Tuesday, May 10, 2016

Welcome back to work

A bit of insanity...  The place I'm now working (or orienting) has 10 hour shifts.  Which is nice for work if it's not a crazy draining 10 hours.  But...  They're having me *train* on 10 hour day shifts,  which start at 5am.  Which happens to be about midnight in Australia.  So you might say I'm starting out on 10 hour night shifts,  though I did have a week of reacclimating to daylight here.  But that was daylight -  not getting up at 3am to be to work by 5?  And now with the daylight savings change,  I'll effectively be getting up at 2am? (or 11pm Australia?)  Welcome back to work! 

And training? It's like waking someone in the middle of the night and saying "hey -  remember this",  but the list is 100 items long. 

Of course the upside is having three days off a week. Due to scheduling, I get four days off this week  but on my first day off I automatically woke up at 3:15 am. That's good in terms of acclimating to my schedule (for the first month -   but then I'll go to evening shift. 

Of course in this small town,  what's open at 3am? Maybe a gas station. And will I remember *anything* I  attempted to stuff into my head in this time warp and after four days off?  There are the tests I haven't done for 30 years... Some of them are surprisingly the same,  but for the most part there's automation involved.  And while the automation in itself is supposed to make things easier,  it replaces the parts that are familiar with whole new layers of unfamiliar computer interface and machinery to be learned. Granted,  once these interfaces and machines are learned,  this will all be quite automatic -  but for now it's five layers of screen menus;  hundreds of new little icons (some so small and poorly rendered they're just tiny blobs recognized by color pattern and position; and maybe six new login / passwords? 
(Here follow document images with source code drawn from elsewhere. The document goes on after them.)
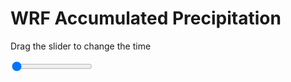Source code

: <h1>WRF Accumulated Precipitation</h1>
<p>Drag the slider to change the time</p>

<div class="slidecontainer">
<input oninput='setImage(this)' class="slider" type="range" min="0" max="3" value="0" step="1" />
<img id='img'/>
</div>

<script>
var img = document.getElementById('img');
var img_array = ['/assets/images/wrf/r_wrfout_d01_2020-04-15_12:00:00.png',
'/assets/images/wrf/r_wrfout_d01_2020-04-15_13:00:00.png',
'/assets/images/wrf/r_wrfout_d01_2020-04-15_14:00:00.png',];
function setImage(obj)
{
        var value = obj.value;
        img.src = img_array[value];

}
</script>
What's interesting is that the new automation technology is getting good enough that a sophisticated battery of tests might be run by a high school graduate -  except the machine interfaces and sequence of steps through the interfaces,  as well as as the multi-systems interfaces and middleware are so complicated that it's a whole different type of expertise!  And it's not programming,  it's a combination of chemistry,  statistics,  and systems administration. At some point,  someone could sort through all this,  make all the interfaces more logical and straightforward,  and improve the intercommunications between the machines with better  middleware visualization. But the economic incentive seems to be to pay people like me (whose training is mostly the science end,  and the programming end more a hobby and acclimation to modern reality). 

Yesterday,  a brilliant guy was having trouble with the middleware communicating. He tried resetting the software several times and resending; no go.  He called IT,  but a few minutes later,  a late-70s-era-looking guy with a pony-tail just happened to be in the lab for something else -  and the guy with the problem said "hey -  Bob -  you're an IT guy aren't you?"  (meaning in his past that's what he did). Deadpan "Yeah.  Did you try unplugging the bus?"  I walk over with the guy to where there are about three RJ11 / RJ45 (?) to serial connectors and a modem.  The guy unplugs one of them,  points to the other one and says "Don't ever unplug that one.  Last time it was unplugged,  it took them a week to reset everything."